Table of Contents
4. Problems Concerning the Research of Collocations
5. Advanced Methods in Corpus Linguistics
6. Example for Dictionary-Making: The Lexeme Sweet
6.1. Using Statistical Data Exemplified on BNCWeb and LDOCE
6.2. Including Statistics in Dictionary-Making
In present-day English corpora are used for dictionary-making. When looking at that, concordances and collocations play an important role here. This essay gives information about the terms collocation and concordance, provides examples and shows problems that may occur during the linguistic research process.
The study of collocation started in the 1950s. The term itself was coined by Firth.
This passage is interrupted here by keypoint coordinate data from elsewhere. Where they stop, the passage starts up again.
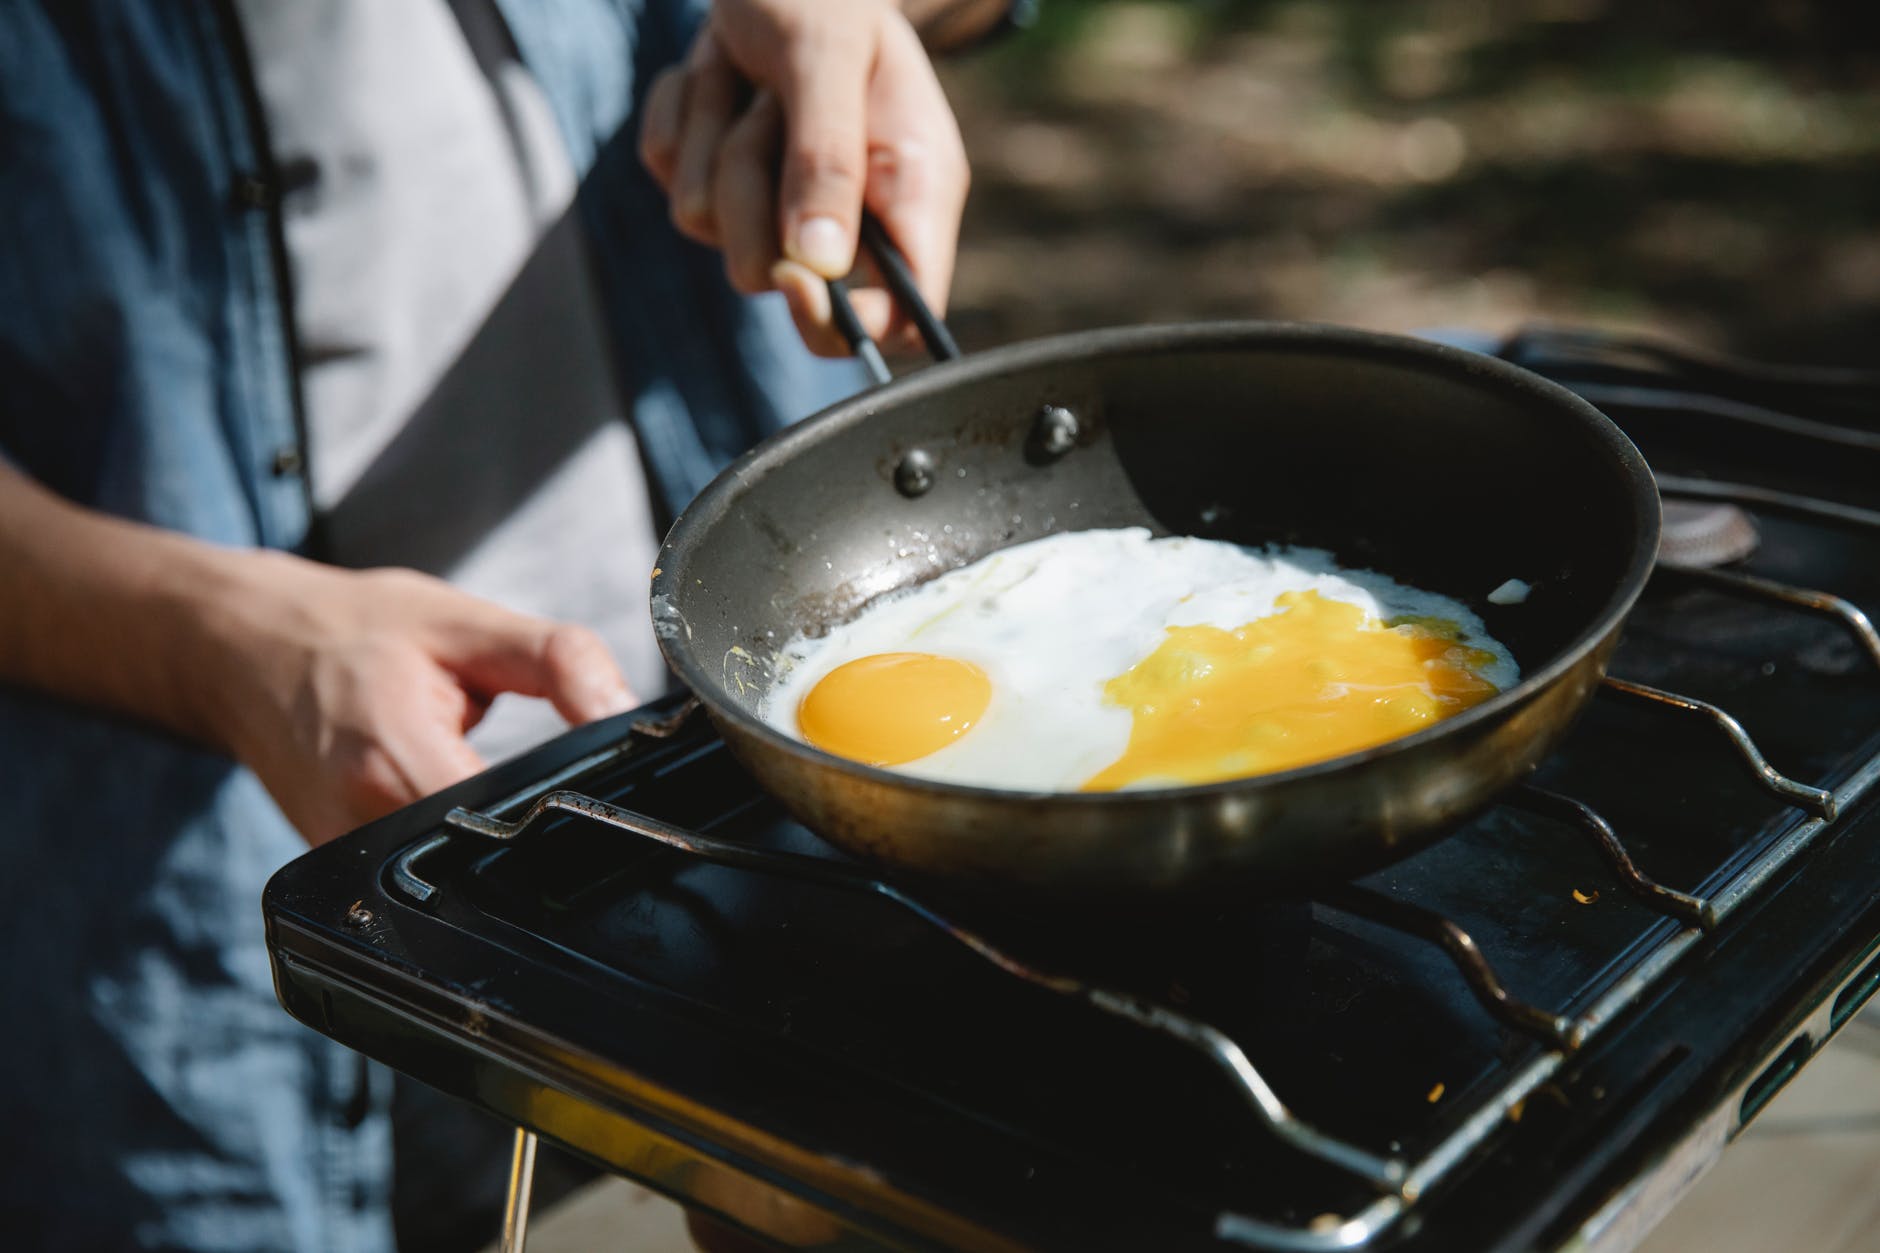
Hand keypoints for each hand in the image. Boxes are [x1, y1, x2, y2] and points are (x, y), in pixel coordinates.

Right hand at [202, 553, 632, 844]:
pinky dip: (451, 845)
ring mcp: (340, 857)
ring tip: (506, 787)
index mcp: (394, 759)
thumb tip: (625, 712)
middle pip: (486, 861)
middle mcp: (358, 823)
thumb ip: (558, 663)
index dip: (565, 812)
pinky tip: (464, 808)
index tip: (597, 790)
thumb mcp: (465, 623)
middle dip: (536, 829)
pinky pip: (417, 877)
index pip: (509, 821)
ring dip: (493, 840)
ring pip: (453, 878)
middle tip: (557, 780)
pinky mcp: (335, 870)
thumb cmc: (350, 631)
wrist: (240, 647)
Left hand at [638, 0, 968, 355]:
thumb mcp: (829, 55)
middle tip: (767, 117)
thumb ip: (828, 157)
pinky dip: (683, 118)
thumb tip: (819, 264)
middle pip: (785, 286)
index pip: (903, 316)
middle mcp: (851, 214)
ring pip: (714, 232)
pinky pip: (672, 181)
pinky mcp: (716, 182)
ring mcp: (777, 205)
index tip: (796, 280)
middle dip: (753, 205)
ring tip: (751, 79)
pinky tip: (719, 74)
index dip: (850, 323)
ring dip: (714, 142)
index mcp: (911, 192)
He said that “collocations of a given word are statements of the habitual or customary places of that word” i.e. the “characteristic co-occurance of patterns of words” (McEnery et al. 2006:149). So this includes statistic information too which says something about the frequency of lexemes. To make research possible, linguists need corpora with spoken texts, written texts or computer-based corpora.
Furthermore, Firth explains the term collocation in more details:
Meaning by collocation is an abstraction on the syntagmatic level and is not directly concerned with the conceptual or idea approach to the meaning of words. One of the meanings of night is its collocability with dark, and of dark, of course, collocation with night (McEnery et al. 2006:145-146).
Firth also said that collocation has to be observed in connection with specific registers, genres, authors, and texts (McEnery et al. 2006:146). He exemplified the connection with registers by providing the sentence You silly ass!. In this colloquial register other collocations co-occur with ass in formal registers, e.g. silly, dumb, young. He also found out that the author Edward Lear used in the genre of limericks the lexeme man with the collocation old but not, as it might be the case for other texts by different authors or genres, with young.
In case of semantics, statistics becomes important. In the 1960s Halliday wanted to describe the distance of collocations in one text and therefore needed data, quantitive analysis and statistical facts. He introduced the term probability in those studies and said that collocational restriction is needed to group lexical items into lexical sets (McEnery et al. 2006:146). Restrictions were also a part of John Sinclair`s research in the 1960s. He used computer-based data to examine that field and found out that the position of collocations is restricted. In the 1980s Sinclair presented a concept with fewer restrictions for collocations. He argued that words can be grouped together although they are not adjoined. Sinclair also coined the terms downward and upward collocation. Downward collocation means that the frequent node occurs with less frequent collocates and in that case semantic analysis is possible. Upward collocation means that there is a less frequent node with more frequent collocates. In the second case, the collocates are mostly grammatical lexemes or superordinates and the second case is statistically not so frequent than the first case (McEnery et al.2006:146).
Concordances can also help to identify collocations. They show how adjacent the words are to each other. With the modern computer-based corpora, such as BNCWeb, they can be structured easily. The user can see if a word stands on the right side of the target word or on the left side of it more frequently. This helps to survey the positions of lexemes in spoken or written texts and also to describe positions of word classes, e.g. if grammatical lexemes are more frequent at the beginning or at the end of sentences. It may also help to examine the context of a word.
Hoey et al. say that concordance lines in corpora help to identify what de Saussure called langue. With the help of concordances formal patterns or tendencies of a language are shown (Hoey et al. 2007:154).
One major result in concordance studies was the fact that the length of lexical units became predictable. An example for that is provided by Hoey et al. (2007:154-155). They used a corpus to examine the word endure and found texts such as
(1) that smokers will have to endure 12-hour flights by becoming
(2) remember having had to endure a certain amount of misery
(3) the animals often have to endure hours trapped in the midst
They found out that to endure is used to describe something which came by force or when people have to face something unpleasant. This becomes evident when the concordances on the left and on the right side of to endure are observed. There is a repetitive structure, on the left side is the force and usually the words be and have and on the right side is a description of the unpleasant situation. If this example is applied to other words, certain structures in a language can be observed with the help of concordances.